== Dataset content ==
*** Block opens ***

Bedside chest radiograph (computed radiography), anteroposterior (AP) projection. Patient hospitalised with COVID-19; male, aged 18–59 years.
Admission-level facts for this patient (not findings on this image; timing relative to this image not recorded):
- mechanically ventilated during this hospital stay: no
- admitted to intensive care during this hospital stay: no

*** Block closes ***

== Required action ==
Output the data above without altering a line.

== Result of the exercise ==
Bedside chest radiograph (computed radiography), anteroposterior (AP) projection. Patient hospitalised with COVID-19; male, aged 18–59 years.
Admission-level facts for this patient (not findings on this image; timing relative to this image not recorded):
- mechanically ventilated during this hospital stay: no
- admitted to intensive care during this hospital stay: no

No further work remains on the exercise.